= Deconstruction Tour =

Music festival

Deconstruction Tour was a one-day punk music and skate festival that was staged in various countries across Europe. It first took place in 1999 and occurred annually until 2006. The tour was arranged by Destiny Tourbooking. In general, the tour offered the opening slot of each day to a local, often unsigned band, with the following acts increasing in notability throughout the lineup. The festival also included displays by BMX riders and skaters.

Aside from the first year, 2006 was possibly the least successful for the tour, due to problems with booking bands and the limited number of dates that were booked.

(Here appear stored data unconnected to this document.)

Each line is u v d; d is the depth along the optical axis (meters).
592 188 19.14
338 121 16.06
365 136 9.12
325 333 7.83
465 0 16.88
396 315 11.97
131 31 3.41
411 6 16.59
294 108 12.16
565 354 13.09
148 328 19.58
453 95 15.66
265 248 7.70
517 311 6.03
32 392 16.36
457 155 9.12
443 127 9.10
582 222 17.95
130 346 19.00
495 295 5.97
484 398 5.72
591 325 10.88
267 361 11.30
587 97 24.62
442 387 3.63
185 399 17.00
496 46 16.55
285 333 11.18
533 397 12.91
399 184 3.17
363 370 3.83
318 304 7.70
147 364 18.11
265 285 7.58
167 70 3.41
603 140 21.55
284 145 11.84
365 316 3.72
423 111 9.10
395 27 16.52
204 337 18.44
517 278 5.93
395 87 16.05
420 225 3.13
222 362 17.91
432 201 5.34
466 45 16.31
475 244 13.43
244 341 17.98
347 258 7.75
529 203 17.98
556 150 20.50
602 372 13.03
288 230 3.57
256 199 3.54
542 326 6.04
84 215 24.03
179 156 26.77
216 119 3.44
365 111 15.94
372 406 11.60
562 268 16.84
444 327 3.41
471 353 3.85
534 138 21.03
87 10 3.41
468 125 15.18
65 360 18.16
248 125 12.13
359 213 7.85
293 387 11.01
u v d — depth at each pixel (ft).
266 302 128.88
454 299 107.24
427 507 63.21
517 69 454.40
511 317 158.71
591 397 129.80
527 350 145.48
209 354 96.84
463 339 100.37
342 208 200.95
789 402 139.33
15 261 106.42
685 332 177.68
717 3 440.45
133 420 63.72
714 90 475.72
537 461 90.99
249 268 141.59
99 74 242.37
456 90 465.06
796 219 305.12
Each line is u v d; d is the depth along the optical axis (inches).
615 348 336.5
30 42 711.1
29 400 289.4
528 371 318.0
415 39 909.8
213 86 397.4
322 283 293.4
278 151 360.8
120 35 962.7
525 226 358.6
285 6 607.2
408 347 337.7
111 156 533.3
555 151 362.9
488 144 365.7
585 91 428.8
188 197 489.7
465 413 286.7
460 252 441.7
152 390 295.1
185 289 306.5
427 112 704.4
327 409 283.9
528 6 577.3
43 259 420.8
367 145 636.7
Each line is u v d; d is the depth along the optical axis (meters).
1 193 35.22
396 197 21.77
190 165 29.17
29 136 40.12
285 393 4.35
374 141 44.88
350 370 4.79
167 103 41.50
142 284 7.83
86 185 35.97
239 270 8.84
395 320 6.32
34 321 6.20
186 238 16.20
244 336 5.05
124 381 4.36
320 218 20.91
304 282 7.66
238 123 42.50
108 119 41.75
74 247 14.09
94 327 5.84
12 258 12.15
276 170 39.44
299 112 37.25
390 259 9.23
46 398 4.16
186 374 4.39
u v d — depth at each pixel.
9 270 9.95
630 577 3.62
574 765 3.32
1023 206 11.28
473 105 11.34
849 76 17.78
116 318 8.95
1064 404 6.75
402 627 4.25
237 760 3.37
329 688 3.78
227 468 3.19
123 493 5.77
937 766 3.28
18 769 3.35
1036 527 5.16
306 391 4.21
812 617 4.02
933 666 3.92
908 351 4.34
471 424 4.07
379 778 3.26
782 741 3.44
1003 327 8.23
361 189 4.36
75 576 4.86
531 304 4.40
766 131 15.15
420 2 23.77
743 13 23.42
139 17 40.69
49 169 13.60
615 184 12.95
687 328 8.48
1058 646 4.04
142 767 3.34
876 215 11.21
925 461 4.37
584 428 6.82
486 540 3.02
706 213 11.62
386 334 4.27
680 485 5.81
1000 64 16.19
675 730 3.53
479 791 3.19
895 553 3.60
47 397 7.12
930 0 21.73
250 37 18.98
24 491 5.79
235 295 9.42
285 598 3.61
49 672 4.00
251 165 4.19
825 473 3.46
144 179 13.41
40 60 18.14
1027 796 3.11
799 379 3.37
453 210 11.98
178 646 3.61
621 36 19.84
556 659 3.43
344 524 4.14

The tour has not gone ahead since 2006.

==Previous lineups==
===1999===
- NOFX
- Lagwagon
- Beatsteaks
- H_{2}O
- 59 Times The Pain
- Dogpiss

===2000===
- NOFX
- Good Riddance
- Mighty Mighty Bosstones (not all dates)
- Snapcase
- Terrorgruppe
- Guttermouth
- Mad Caddies
- Less Than Jake (Some dates)
- Snuff (Some dates)

===2001===
- Pennywise
- Sick of it All
- Avail
- Boysetsfire
- Snuff
- Catch 22
- Bouncing Souls
- Beatsteaks
- Lagwagon
- Capdown
- SR-71

===2002===
- Lagwagon
- Mighty Mighty Bosstones
- Lostprophets
- Mad Caddies
- H_{2}O
- All
- The Movielife
- Midtown
- Randy
- The Turbo A.C.'s
- Flogging Molly
- Fletcher

===2003===
- NOFX
- Boysetsfire
- Bouncing Souls
- Thrice
- T.S.O.L.
- Terrorgruppe
- Real McKenzies
- Fabulous Disaster
- Strung Out
- Flogging Molly
- Donots

===2004===
- Pennywise
- Lagwagon
- Anti-Flag
- Beatsteaks
- The Slackers
- Strike Anywhere
- Pulley
- MxPx
- Yellowcard
- 1208
- The Movement

===2005===
- Mad Caddies
- Boysetsfire
- Strike Anywhere
- Only Crime
- Strung Out (started on 5 May)
- From Autumn to Ashes (until 8 May)
- Smoke or Fire (until 8 May)
- Capdown (until 7 May)

Select dates:
- Lagwagon (first two dates only)
- Tribute to Nothing (London)
- Captain Everything! (London)
- NoComply (Manchester)
- Uncommonmenfrommars (French dates only)
- Banda Bassotti (Trier, Winterthur and Sesto San Giovanni dates only)
- Streetlight Manifesto (Trier)
- Mad Sin (Winterthur)
- Burning Heads (Grenade)

===2006===
- Pennywise
- Boysetsfire
- Thursday (Cancelled due to "family reasons" before playing)
- Bouncing Souls
- Mad Sin
- Alec Empire

==Future==
There was no tour in 2007, and although the organisers hoped to bring it back for 2008, it appears that there will be no further Deconstruction Tours.